When it became obvious that the Liberal Government was going to lose office through its poor management of the economy, Menzies searched desperately for an issue on which he could split the Opposition. He found it in a minor official of the Soviet Embassy in Canberra. Vladimir Petrov, who conveniently approached the government in this election year with what he claimed were documents proving Soviet espionage in Australia. Petrov was granted political asylum, but his wife was escorted out of Canberra and on to a BOAC aircraft at Sydney. On landing at Darwin the escorts were overpowered and Mrs Edvokia Petrov given the opportunity to join her husband, at first she refused, but just prior to the departure of the aircraft she changed her mind. Menzies ordered a royal commission to investigate the Petrov accusations and diplomatic relations between Australia and the USSR were severed.

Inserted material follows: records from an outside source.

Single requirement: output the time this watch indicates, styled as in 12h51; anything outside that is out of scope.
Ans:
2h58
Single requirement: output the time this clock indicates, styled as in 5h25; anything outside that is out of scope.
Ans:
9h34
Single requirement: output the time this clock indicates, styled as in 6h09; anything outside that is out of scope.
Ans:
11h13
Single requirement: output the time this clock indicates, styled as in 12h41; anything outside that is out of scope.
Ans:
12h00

In the meantime, the Petrov incident fresh in their minds, Menzies went to the people. Needless to say Labor was once again split between the hardline Catholic anti-Communists and the more liberal members of the Party. Menzies convincingly won the election. The other spectacular event of 1954 was the visit of Queen Elizabeth II, the first reigning monarch to tour Australia. Inordinate lengths were gone to in expressing the nations' loyalty to the Queen: the cities were illuminated, and public and private buildings and homes were decorated with all manner of gaudy bunting. Hundreds of thousands of people turned out to see the Queen and the Duke of Edinburgh, even to the extent of lining the tracks along which royal trains passed.
Having been so thoroughly defeated in the 1954 elections, Labor leader Herbert Evatt decided he had little to lose by bringing the intense factional rivalry of the Party out into the open. The Movement, founded by fervent anti-Communist Bartholomew Santamaria with support from the Catholic Archbishop of Melbourne, Daniel Mannix, had been working closely with a number of Labor politicians from the Victorian branch. At its Hobart conference the Labor Party directed that the Movement be disbanded, and any member who declined to obey be expelled from the Party. Seven expelled Labor members from the Federal Parliament formed the Australian Labor Party-Anti-Communist.

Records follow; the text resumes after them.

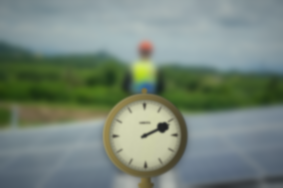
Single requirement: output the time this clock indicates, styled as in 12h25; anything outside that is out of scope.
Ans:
2h11
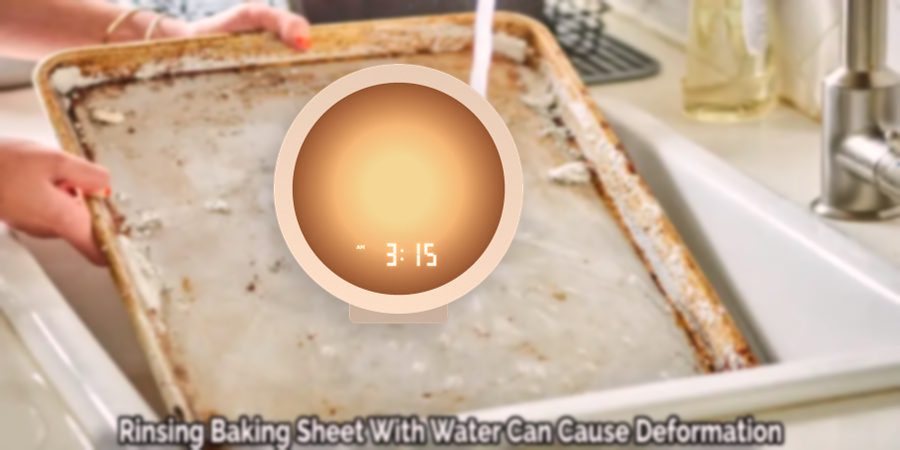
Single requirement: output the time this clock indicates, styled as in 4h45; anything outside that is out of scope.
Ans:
3h15
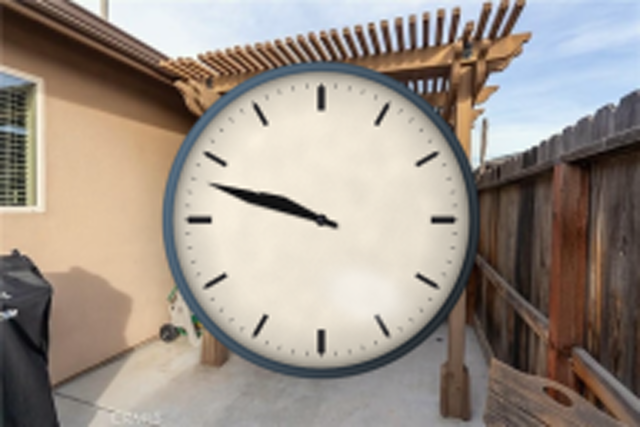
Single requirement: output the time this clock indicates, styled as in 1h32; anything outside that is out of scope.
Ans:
9h48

Sensitivity to criticism in the press of the Menzies Government was highlighted when two newspapermen were called to the bar of the House of Representatives to answer charges of breach of privilege. Frank Browne and Raymond Fitzpatrick had been responsible for an article on illegal activities within the immigration scheme published in the Bankstown Observer in Sydney; the Parliament voted the two guilty and sentenced each to three months' imprisonment. Following torrential downpours of rain in February the Hunter River in New South Wales broke its banks and flooded a number of towns. Worst hit was Maitland, which was inundated by floodwaters. Eleven people drowned in the Maitland area alone.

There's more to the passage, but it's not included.